BEGIN DATA EXTRACT

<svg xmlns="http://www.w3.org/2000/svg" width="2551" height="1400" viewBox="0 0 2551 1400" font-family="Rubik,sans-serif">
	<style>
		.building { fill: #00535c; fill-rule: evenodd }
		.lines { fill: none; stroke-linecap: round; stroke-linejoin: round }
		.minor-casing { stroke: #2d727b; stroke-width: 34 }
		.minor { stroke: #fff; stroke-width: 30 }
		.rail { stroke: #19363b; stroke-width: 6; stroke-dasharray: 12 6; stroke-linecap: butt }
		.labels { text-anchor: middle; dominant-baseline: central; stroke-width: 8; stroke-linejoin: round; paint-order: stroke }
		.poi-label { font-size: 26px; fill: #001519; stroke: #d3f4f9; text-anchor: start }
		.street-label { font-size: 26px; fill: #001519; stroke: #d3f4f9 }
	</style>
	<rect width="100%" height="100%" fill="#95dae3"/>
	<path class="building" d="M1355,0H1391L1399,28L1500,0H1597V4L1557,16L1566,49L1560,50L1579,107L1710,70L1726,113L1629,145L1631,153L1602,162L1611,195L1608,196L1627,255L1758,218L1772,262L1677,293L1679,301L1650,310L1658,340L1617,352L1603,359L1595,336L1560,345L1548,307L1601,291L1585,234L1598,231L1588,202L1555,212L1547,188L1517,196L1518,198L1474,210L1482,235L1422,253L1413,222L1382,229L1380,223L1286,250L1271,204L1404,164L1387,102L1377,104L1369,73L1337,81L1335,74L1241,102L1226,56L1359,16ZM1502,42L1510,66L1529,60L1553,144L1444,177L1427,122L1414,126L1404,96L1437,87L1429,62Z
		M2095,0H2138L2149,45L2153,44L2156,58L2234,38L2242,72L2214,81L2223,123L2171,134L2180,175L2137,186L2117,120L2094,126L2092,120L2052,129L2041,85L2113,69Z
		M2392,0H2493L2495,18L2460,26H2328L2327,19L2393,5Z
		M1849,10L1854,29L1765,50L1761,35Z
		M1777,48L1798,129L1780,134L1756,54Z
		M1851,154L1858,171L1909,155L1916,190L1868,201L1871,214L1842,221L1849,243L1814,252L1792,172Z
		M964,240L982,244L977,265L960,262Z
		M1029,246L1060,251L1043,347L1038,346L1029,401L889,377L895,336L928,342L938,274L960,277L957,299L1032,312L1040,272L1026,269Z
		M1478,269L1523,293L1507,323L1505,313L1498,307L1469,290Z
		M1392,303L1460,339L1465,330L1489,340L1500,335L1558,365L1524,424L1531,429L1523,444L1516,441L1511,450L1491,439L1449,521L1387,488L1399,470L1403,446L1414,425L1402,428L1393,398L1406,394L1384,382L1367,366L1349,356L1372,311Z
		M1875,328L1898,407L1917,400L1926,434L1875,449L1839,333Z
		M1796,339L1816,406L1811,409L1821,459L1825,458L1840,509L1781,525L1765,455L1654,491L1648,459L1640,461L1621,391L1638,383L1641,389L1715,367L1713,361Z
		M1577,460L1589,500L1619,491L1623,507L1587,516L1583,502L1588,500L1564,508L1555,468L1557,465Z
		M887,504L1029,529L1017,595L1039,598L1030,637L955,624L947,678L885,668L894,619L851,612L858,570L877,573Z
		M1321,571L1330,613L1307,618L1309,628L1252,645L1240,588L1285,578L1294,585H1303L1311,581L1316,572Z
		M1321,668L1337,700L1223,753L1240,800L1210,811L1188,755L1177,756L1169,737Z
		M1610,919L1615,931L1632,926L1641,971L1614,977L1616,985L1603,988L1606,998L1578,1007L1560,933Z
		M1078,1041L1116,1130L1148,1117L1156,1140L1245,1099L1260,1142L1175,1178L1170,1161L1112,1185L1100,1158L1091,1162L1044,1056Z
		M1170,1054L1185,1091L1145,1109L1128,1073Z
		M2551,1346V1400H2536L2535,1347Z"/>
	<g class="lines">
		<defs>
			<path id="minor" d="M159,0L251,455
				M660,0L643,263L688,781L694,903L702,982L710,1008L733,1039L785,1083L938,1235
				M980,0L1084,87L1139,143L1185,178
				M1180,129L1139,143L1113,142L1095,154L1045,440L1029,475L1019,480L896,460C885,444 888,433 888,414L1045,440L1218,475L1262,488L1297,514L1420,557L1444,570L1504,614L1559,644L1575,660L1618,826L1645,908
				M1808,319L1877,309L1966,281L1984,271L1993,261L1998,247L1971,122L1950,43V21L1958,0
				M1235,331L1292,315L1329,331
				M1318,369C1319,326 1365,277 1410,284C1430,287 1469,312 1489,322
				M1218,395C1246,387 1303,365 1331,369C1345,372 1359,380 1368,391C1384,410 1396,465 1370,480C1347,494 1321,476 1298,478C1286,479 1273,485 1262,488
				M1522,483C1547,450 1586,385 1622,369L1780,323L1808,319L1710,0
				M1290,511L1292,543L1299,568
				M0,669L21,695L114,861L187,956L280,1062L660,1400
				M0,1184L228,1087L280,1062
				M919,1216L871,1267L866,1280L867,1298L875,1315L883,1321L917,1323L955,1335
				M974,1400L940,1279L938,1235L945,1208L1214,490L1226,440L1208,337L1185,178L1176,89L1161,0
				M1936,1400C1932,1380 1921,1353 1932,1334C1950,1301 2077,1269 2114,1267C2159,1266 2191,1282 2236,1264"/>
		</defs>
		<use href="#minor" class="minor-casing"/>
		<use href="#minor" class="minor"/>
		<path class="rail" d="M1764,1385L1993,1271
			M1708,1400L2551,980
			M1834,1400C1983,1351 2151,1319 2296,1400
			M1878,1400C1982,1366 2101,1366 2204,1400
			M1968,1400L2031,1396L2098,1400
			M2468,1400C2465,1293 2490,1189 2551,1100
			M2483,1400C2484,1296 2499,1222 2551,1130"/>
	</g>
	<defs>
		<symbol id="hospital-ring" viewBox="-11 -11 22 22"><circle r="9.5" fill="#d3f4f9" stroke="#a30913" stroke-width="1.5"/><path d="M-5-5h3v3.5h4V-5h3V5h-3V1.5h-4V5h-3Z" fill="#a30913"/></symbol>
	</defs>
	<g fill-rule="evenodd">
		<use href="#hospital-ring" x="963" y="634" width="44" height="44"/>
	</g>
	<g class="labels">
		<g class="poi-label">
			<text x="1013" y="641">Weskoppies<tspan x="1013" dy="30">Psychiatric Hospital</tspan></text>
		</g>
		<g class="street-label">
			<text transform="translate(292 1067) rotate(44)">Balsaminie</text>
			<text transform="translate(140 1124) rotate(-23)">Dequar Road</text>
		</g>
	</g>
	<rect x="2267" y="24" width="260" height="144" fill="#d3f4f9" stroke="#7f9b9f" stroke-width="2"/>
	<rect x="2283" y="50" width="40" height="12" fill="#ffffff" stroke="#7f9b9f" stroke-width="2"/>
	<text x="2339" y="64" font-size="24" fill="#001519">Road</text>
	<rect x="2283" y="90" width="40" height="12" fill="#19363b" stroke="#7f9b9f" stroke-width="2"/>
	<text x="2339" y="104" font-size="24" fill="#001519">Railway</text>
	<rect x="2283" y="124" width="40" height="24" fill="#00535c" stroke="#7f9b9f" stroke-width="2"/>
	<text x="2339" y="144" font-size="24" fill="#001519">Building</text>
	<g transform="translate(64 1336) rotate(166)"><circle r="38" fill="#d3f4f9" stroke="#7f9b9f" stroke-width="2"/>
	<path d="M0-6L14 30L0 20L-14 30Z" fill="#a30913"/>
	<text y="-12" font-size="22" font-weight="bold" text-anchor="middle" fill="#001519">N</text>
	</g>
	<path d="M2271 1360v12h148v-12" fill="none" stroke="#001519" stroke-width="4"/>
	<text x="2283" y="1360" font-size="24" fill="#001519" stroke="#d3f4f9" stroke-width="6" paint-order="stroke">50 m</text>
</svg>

END DATA EXTRACT

REQUIRED ACTION: Scan the records for the word "lines" and copy every line where it is found.

RESPONSE FOR THIS EXERCISE:
		.lines { fill: none; stroke-linecap: round; stroke-linejoin: round }
	<g class="lines">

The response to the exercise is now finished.